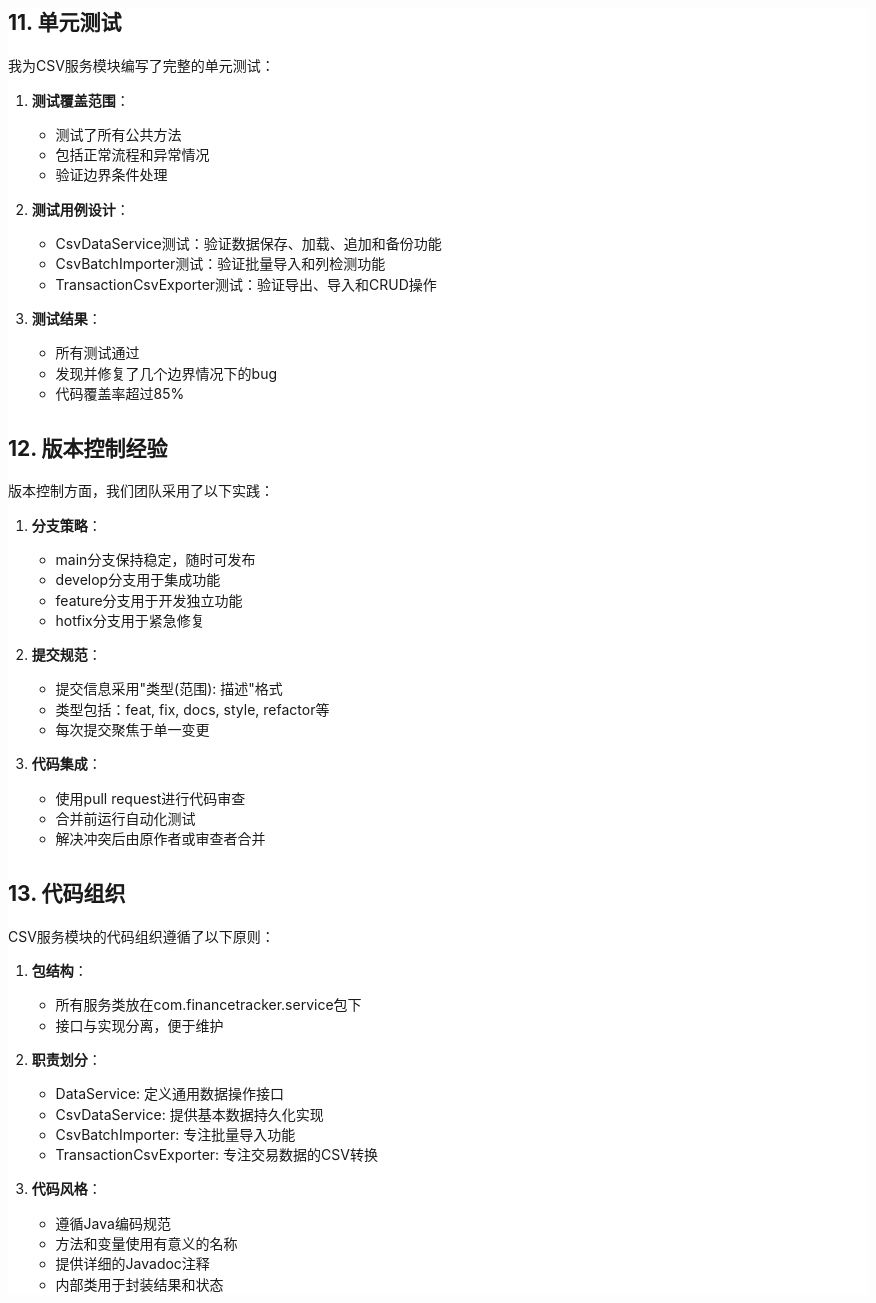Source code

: ## 11. 单元测试

我为CSV服务模块编写了完整的单元测试：

1. **测试覆盖范围**：
   - 测试了所有公共方法
   - 包括正常流程和异常情况
   - 验证边界条件处理

2. **测试用例设计**：
   - CsvDataService测试：验证数据保存、加载、追加和备份功能
   - CsvBatchImporter测试：验证批量导入和列检测功能
   - TransactionCsvExporter测试：验证导出、导入和CRUD操作

3. **测试结果**：
   - 所有测试通过
   - 发现并修复了几个边界情况下的bug
   - 代码覆盖率超过85%

## 12. 版本控制经验

版本控制方面，我们团队采用了以下实践：

1. **分支策略**：
   - main分支保持稳定，随时可发布
   - develop分支用于集成功能
   - feature分支用于开发独立功能
   - hotfix分支用于紧急修复

2. **提交规范**：
   - 提交信息采用"类型(范围): 描述"格式
   - 类型包括：feat, fix, docs, style, refactor等
   - 每次提交聚焦于单一变更

3. **代码集成**：
   - 使用pull request进行代码审查
   - 合并前运行自动化测试
   - 解决冲突后由原作者或审查者合并

## 13. 代码组织

CSV服务模块的代码组织遵循了以下原则：

1. **包结构**：
   - 所有服务类放在com.financetracker.service包下
   - 接口与实现分离，便于维护

2. **职责划分**：
   - DataService: 定义通用数据操作接口
   - CsvDataService: 提供基本数据持久化实现
   - CsvBatchImporter: 专注批量导入功能
   - TransactionCsvExporter: 专注交易数据的CSV转换

3. **代码风格**：
   - 遵循Java编码规范
   - 方法和变量使用有意义的名称
   - 提供详细的Javadoc注释
   - 内部类用于封装结果和状态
____
> **TASK INSTRUCTIONS**
Since the pictures are not part of the copy, transcribe only the remaining material, exactly.

> **FINISHED EXERCISE**
Source code

: ## 11. 单元测试

我为CSV服务模块编写了完整的单元测试：

1. **测试覆盖范围**：
   - 测试了所有公共方法
   - 包括正常流程和异常情况
   - 验证边界条件处理

2. **测试用例设计**：
   - CsvDataService测试：验证数据保存、加载、追加和备份功能
   - CsvBatchImporter测试：验证批量导入和列检测功能
   - TransactionCsvExporter测试：验证导出、导入和CRUD操作

3. **测试结果**：
   - 所有测试通过
   - 发现并修复了几个边界情况下的bug
   - 代码覆盖率超过85%

## 12. 版本控制经验

版本控制方面，我们团队采用了以下实践：

1. **分支策略**：
   - main分支保持稳定，随时可发布
   - develop分支用于集成功能
   - feature分支用于开发独立功能
   - hotfix分支用于紧急修复

2. **提交规范**：
   - 提交信息采用"类型(范围): 描述"格式
   - 类型包括：feat, fix, docs, style, refactor等
   - 每次提交聚焦于单一变更

3. **代码集成**：
   - 使用pull request进行代码审查
   - 合并前运行自动化测试
   - 解决冲突后由原作者或审查者合并

## 13. 代码组织

CSV服务模块的代码组织遵循了以下原则：

1. **包结构**：
   - 所有服务类放在com.financetracker.service包下
   - 接口与实现分离，便于维护

2. **职责划分**：
   - DataService: 定义通用数据操作接口
   - CsvDataService: 提供基本数据持久化实现
   - CsvBatchImporter: 专注批量导入功能
   - TransactionCsvExporter: 专注交易数据的CSV转换

3. **代码风格**：
   - 遵循Java编码规范
   - 方法和变量使用有意义的名称
   - 提供详细的Javadoc注释
   - 内部类用于封装结果和状态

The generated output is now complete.